Today Adobe released another update to its ubiquitous Flash Player for all platforms (Windows, Linux, Mac OS X) to address what it says are critical security vulnerabilities. The update addresses two identified vulnerabilities (CVE-2013-0643 and CVE-2013-0648); an attacker who exploited these vulnerabilities might cause a system crash, or be able to take control of the affected system.
According to Adobe’s Security Bulletin [APSB13-08], the following versions of the software are vulnerable:
- Adobe Flash Player 11.6.602.168 and earlier versions for Windows
- Adobe Flash Player 11.6.602.167 and earlier versions for Macintosh
- Adobe Flash Player 184.108.40.2060 and earlier versions for Linux
For Mac OS X, Linux, or Windows systems, you can check the version of Flash Player that you are using by visiting Adobe’s About Flash Player page. The new version for Mac OS X and Windows is 11.6.602.171; for Linux, the new version is 220.127.116.113. (Adobe is no longer providing new Linux versions of Flash Player, but it is still releasing security updates.) The Flash Player bundled with Google Chrome will be automatically updated to version 11.6.602.171.

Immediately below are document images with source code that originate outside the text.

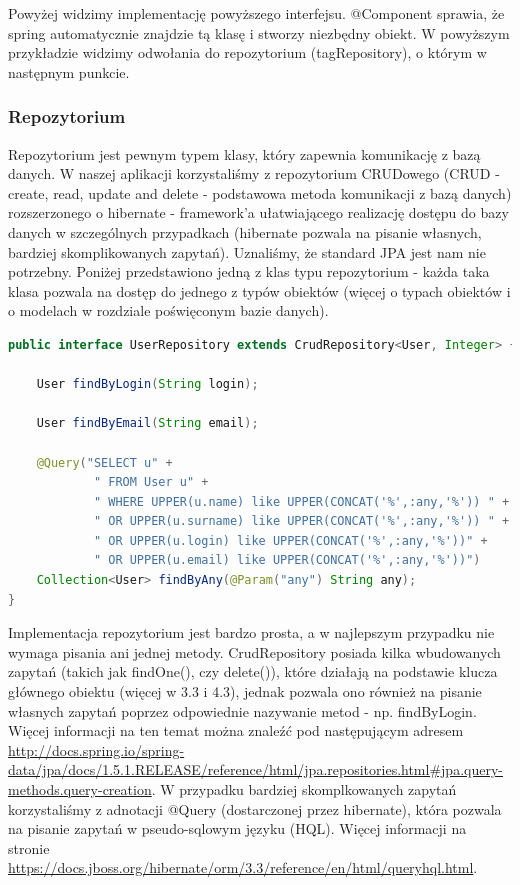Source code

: \documentclass{report}
\begin{document}
Powyżej widzimy implementację powyższego interfejsu. @Component sprawia, że spring automatycznie znajdzie tą klasę i stworzy niezbędny obiekt. W powyższym przykładzie widzimy odwołania do repozytorium (tagRepository), o którym w następnym punkcie.

			\subsubsection{Repozytorium}
			
			
Repozytorium jest pewnym typem klasy, który zapewnia komunikację z bazą danych. W naszej aplikacji korzystaliśmy z repozytorium CRUDowego (CRUD - create, read, update and delete - podstawowa metoda komunikacji z bazą danych) rozszerzonego o hibernate - framework'a ułatwiającego realizację dostępu do bazy danych w szczególnych przypadkach (hibernate pozwala na pisanie własnych, bardziej skomplikowanych zapytań). Uznaliśmy, że standard JPA jest nam nie potrzebny. Poniżej przedstawiono jedną z klas typu repozytorium - każda taka klasa pozwala na dostęp do jednego z typów obiektów (więcej o typach obiektów i o modelach w rozdziale poświęconym bazie danych).

\begin{lstlisting}[language=Java, breaklines]
public interface UserRepository extends CrudRepository<User, Integer> {

    User findByLogin(String login);

    User findByEmail(String email);

    @Query("SELECT u" +
            " FROM User u" +
            " WHERE UPPER(u.name) like UPPER(CONCAT('%',:any,'%')) " +
            " OR UPPER(u.surname) like UPPER(CONCAT('%',:any,'%')) " +
            " OR UPPER(u.login) like UPPER(CONCAT('%',:any,'%'))" +
            " OR UPPER(u.email) like UPPER(CONCAT('%',:any,'%'))")
    Collection<User> findByAny(@Param("any") String any);
}
\end{lstlisting}

Implementacja repozytorium jest bardzo prosta, a w najlepszym przypadku nie wymaga pisania ani jednej metody. CrudRepository posiada kilka wbudowanych zapytań (takich jak findOne(), czy delete()), które działają na podstawie klucza głównego obiektu (więcej w 3.3 i 4.3), jednak pozwala ono również na pisanie własnych zapytań poprzez odpowiednie nazywanie metod - np. findByLogin. Więcej informacji na ten temat można znaleźć pod następującym adresem \url{http://docs.spring.io/spring-data/jpa/docs/1.5.1.RELEASE/reference/html/jpa.repositories.html#jpa.query-methods.query-creation}. W przypadku bardziej skomplkowanych zapytań korzystaliśmy z adnotacji @Query (dostarczonej przez hibernate), która pozwala na pisanie zapytań w pseudo-sqlowym języku (HQL). Więcej informacji na stronie \url{https://docs.jboss.org/hibernate/orm/3.3/reference/en/html/queryhql.html}.
			
\end{document}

There are reports that these vulnerabilities are being actively exploited, primarily in attacks against the Firefox browser running on Windows systems. The exploit attempts to trick the user into visiting a Web site with malicious Flash content. Because of this, and because Flash Player has always been an attractive target for the Bad Guys, I recommend that you update your systems as soon as you conveniently can.
Windows users who have the silent update option enabled should receive the new version automatically. Windows or Mac OS X users can get the update using the update mechanism built into the software. Alternatively, the new version for Windows, Linux, and Mac OS X is available from Adobe’s download page. Windows users should remember that they may need two updates: one for Internet Explorer, and one for any other browser(s) you may use.
Ars Technica has a brief article on this update, which is the third for Flash Player this month.